The paper suggests a new batch of GAMs that uses a small number of shape functions among all features, that are learned jointly for a given task. This makes the model far more scalable and more capable of handling large-scale data with high-dimensional features. The study employs an architecture called the Neural Basis Model or NBM which uses one neural network to learn all these bases. The research concludes that NBMs have state-of-the-art accuracy and on tabular and image datasets.
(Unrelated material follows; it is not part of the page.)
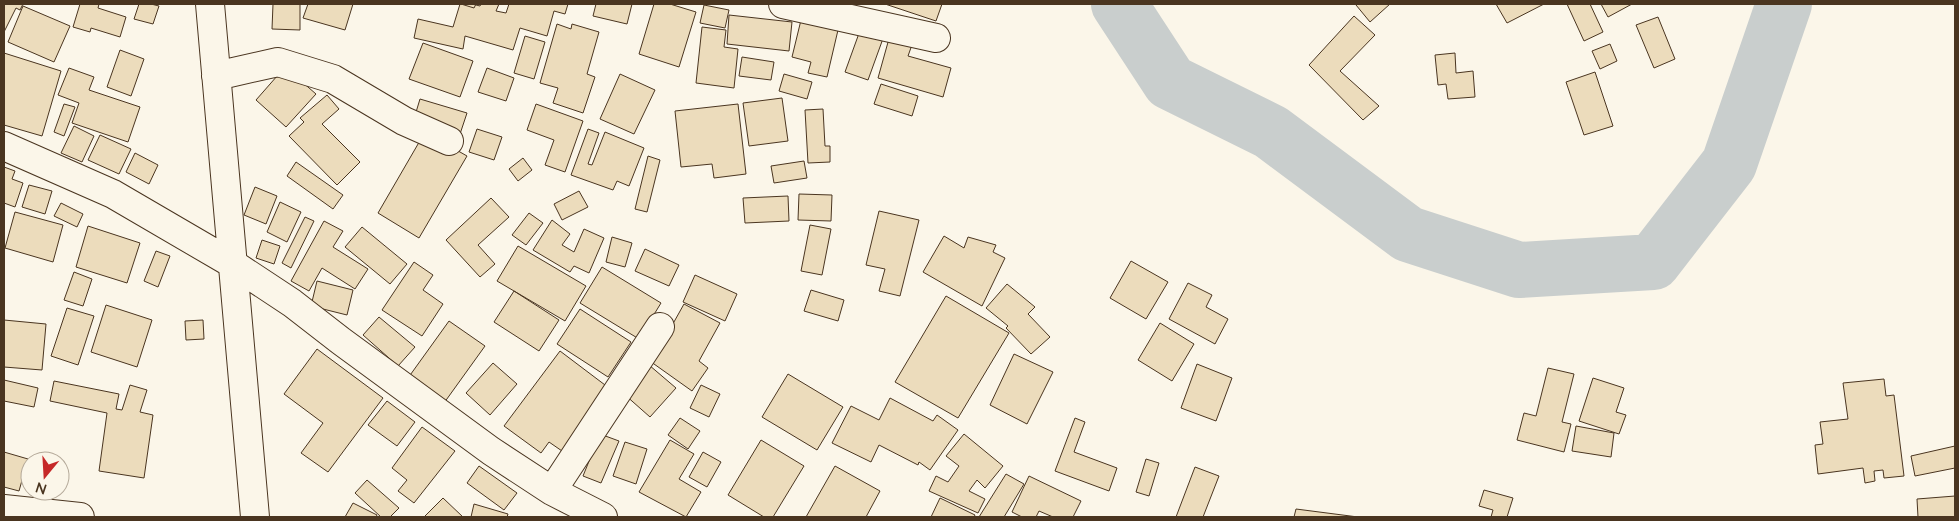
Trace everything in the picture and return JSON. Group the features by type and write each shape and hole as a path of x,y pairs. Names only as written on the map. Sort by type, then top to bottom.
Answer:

- ‘Graph Neural Networks as Gradient Flows’ by Francesco Di Giovanni, James Rowbottom, Benjamin P. Chamberlain, Thomas Markovich and Michael M. Bronstein
Graph Neural Networks or GNNs have become the usual ML tool for a variety of applications, from social networking platforms to particle physics and drug design. GNNs are often accused of having poor explainability, which makes it harder to understand why and how certain predictions are made, and the situations in which they might fail. Researchers have tried to work through the limitations in GNNs using over-smoothing, over-squashing and bottlenecks.
The new paper proposes a Gradient Flow Framework (GRAFF) such that the GNN equations follow the lead from the highest descent of a learnable energy. The research helps interpret GNNs as a multi-particle dynamics where the learned parameters help figure out the potential attractive and repulsive pairs in the feature space.